Information given:

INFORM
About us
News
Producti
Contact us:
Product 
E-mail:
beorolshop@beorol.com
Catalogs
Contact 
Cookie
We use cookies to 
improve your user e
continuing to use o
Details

Task instructions: Copy all of the data exactly.

Exercise output:
INFORM
About us
News
Producti
Contact us:
Product 
E-mail:
beorolshop@beorol.com
Catalogs
Contact 
Cookie
We use cookies to 
improve your user e
continuing to use o
Details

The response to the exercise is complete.